TO DO:
a) Reproduce the passage on DUI breath tests from "When two pieces" up to and including "deep lung region.", replacing "breath test" with "breathalyzer test".
b) In the passage on DUI breath tests, which expert helped Mr. Nichols explain mouth alcohol to a jury in Clinton County?

DOCUMENT:
● ● ● ●

Mouth alcohol contaminates a breath sample. The reason is that the breath test instrument that tried to measure the amount of alcohol in your breath is supposed to measure alcohol coming from the deep lung region of your body. If the instrument is measuring both it is no different than standing on your scales at home with a 50 pound back of rocks and expecting the scale to measure your accurate body weight.”

Mr. Nichols recently explained this to a jury in Clinton County with the assistance of expert neuropsychopharmacologist Dennis Simpson, PhD and his client’s treating doctor. The accused blew .11/.12 on the Michigan-Datamaster but the video of the breath test showed the arresting officer step out of the breath room or at least away from the client. While she was not paying attention, the client reached his hand up to his chest once and put his hand over his mouth as if to suppress the sound and smell of regurgitation. “We pointed out that the deputy did not follow the rules of administering a breath test by watching the subject for 15 minutes continuously for regurgitation. We put the administrative rule in our power point at closing. The result? Our client was found not guilty,” Mr. Nichols added.

When two pieces of evidence in a drunk driving case are at odds, which one wins? The breath test, especially when falsely positive, can indicate the person is impaired, whereas the field sobriety tests indicated sobriety. It can also happen the other way around, as shown by a recent Georgia DUI case.

In Mr. Nichols' client's case, there was a discrepancy between how well the client performed on the field-sobriety-tests and the results of the breath test that showed him to be over the limit. Mr. Nichols argued to the jury that it was just as likely that the client was not over the limit but that the datamaster was reading both mouth alcohol delivered from the subject’s stomach as well as alcohol from the deep lung region.

● ● ● ●

Dataset entries:
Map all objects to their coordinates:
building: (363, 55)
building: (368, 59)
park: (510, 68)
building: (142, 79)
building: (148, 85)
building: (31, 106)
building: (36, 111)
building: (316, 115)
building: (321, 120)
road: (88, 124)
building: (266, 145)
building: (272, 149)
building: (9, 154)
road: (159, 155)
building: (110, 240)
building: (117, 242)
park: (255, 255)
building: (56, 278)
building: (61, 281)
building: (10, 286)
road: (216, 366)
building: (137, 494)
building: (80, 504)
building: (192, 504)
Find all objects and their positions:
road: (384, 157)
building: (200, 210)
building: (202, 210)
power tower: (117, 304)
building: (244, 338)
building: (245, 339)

● ● ● ●

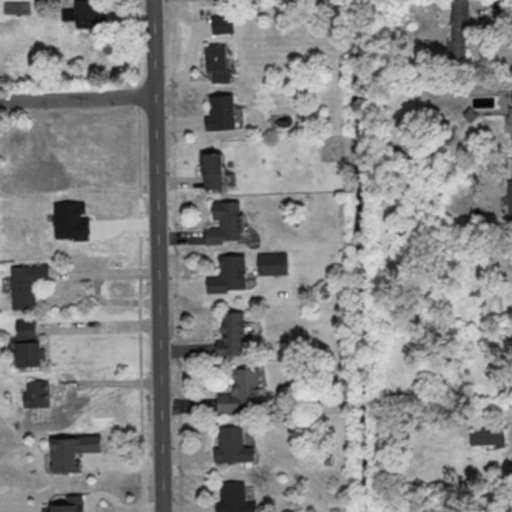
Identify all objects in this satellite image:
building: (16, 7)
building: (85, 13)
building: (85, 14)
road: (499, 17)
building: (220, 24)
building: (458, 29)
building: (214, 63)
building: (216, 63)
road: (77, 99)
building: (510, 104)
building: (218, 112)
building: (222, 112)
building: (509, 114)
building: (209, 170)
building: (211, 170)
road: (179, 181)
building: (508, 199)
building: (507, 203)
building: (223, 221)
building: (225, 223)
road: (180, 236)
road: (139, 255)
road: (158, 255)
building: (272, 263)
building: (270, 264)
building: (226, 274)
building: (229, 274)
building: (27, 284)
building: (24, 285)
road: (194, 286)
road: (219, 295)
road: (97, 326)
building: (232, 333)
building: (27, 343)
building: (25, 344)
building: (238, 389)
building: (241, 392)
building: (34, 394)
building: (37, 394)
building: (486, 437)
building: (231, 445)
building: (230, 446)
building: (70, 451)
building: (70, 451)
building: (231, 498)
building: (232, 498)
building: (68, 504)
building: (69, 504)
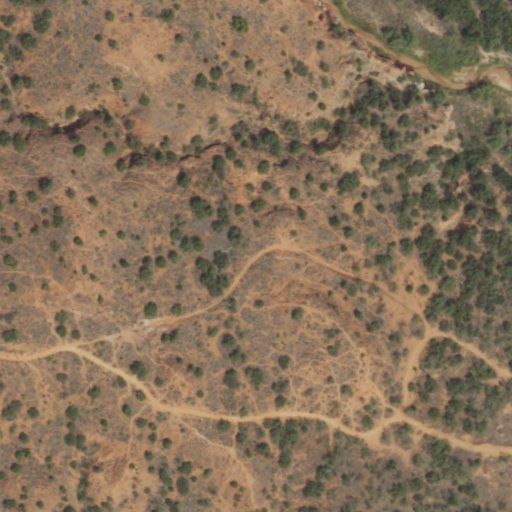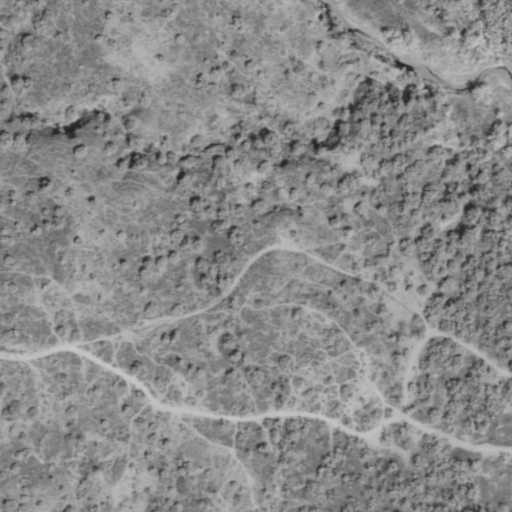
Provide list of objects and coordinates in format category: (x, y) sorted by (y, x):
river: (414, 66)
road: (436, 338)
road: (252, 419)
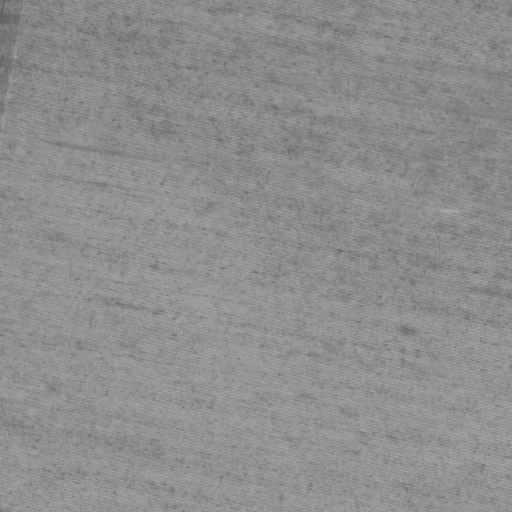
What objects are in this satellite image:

● ● ● ●

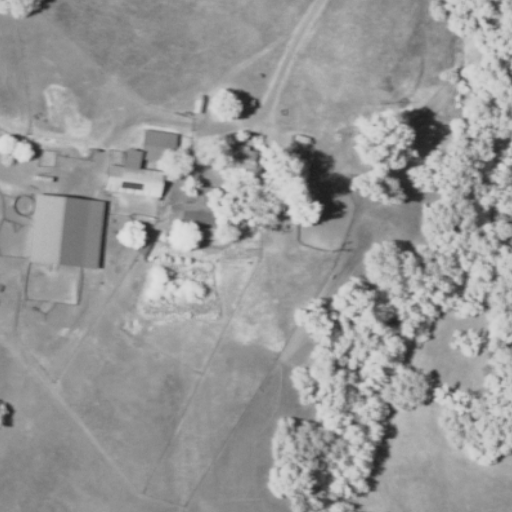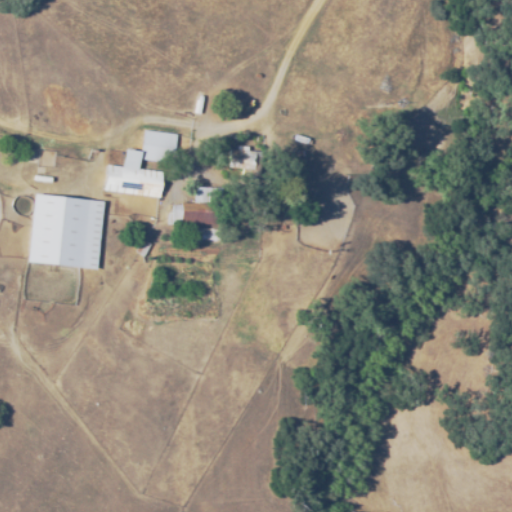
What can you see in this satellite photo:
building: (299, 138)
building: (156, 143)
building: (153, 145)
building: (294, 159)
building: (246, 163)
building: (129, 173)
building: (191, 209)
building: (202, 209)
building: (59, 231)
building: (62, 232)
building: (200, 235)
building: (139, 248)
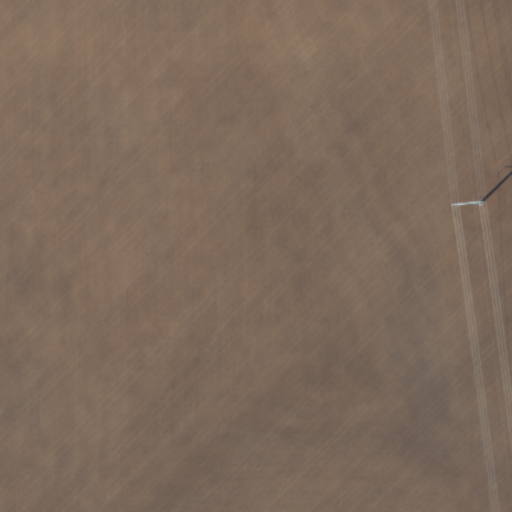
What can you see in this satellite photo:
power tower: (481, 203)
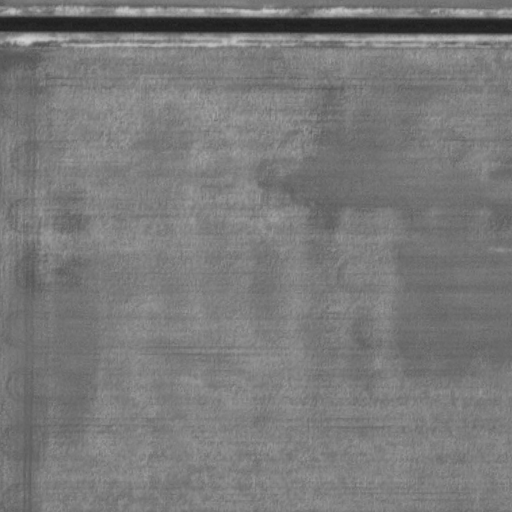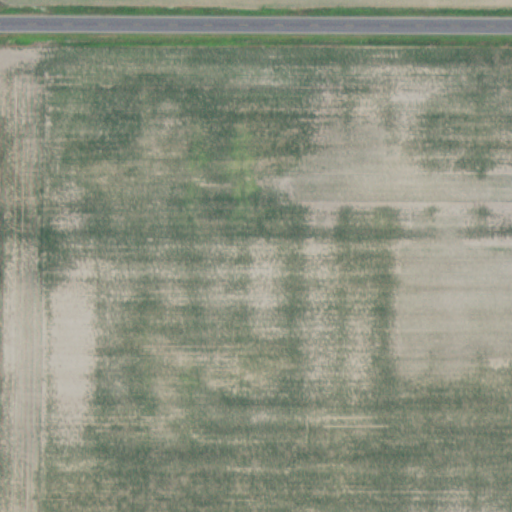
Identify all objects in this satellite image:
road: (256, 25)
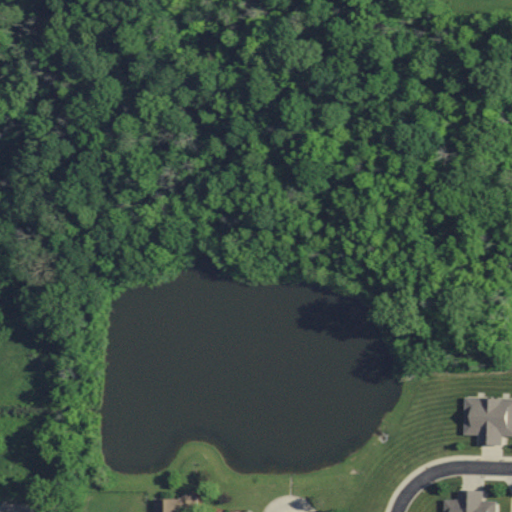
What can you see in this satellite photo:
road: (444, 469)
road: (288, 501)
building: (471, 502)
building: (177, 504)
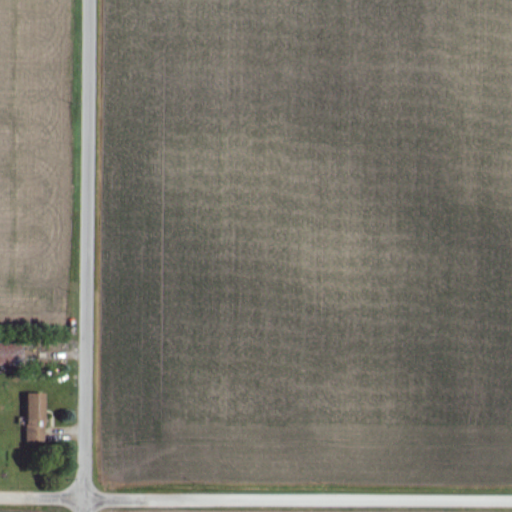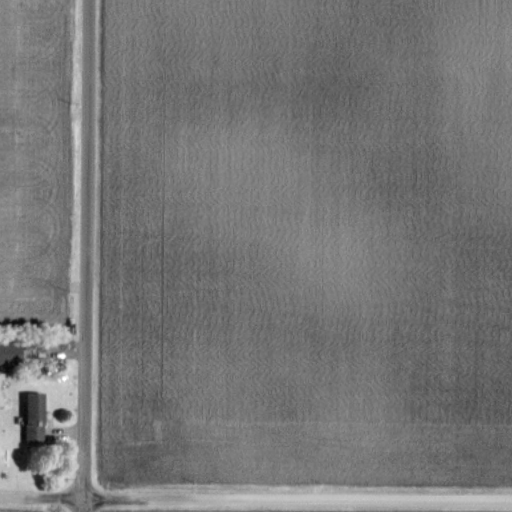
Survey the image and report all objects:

● ● ● ●

RESULTS:
a)
When two pieces of evidence in a drunk driving case are at odds, which one wins? The breathalyzer test, especially when falsely positive, can indicate the person is impaired, whereas the field sobriety tests indicated sobriety. It can also happen the other way around, as shown by a recent Georgia DUI case.

In Mr. Nichols' client's case, there was a discrepancy between how well the client performed on the field-sobriety-tests and the results of the breathalyzer test that showed him to be over the limit. Mr. Nichols argued to the jury that it was just as likely that the client was not over the limit but that the datamaster was reading both mouth alcohol delivered from the subject’s stomach as well as alcohol from the deep lung region.

b) Dennis Simpson, PhD, a neuropsychopharmacologist.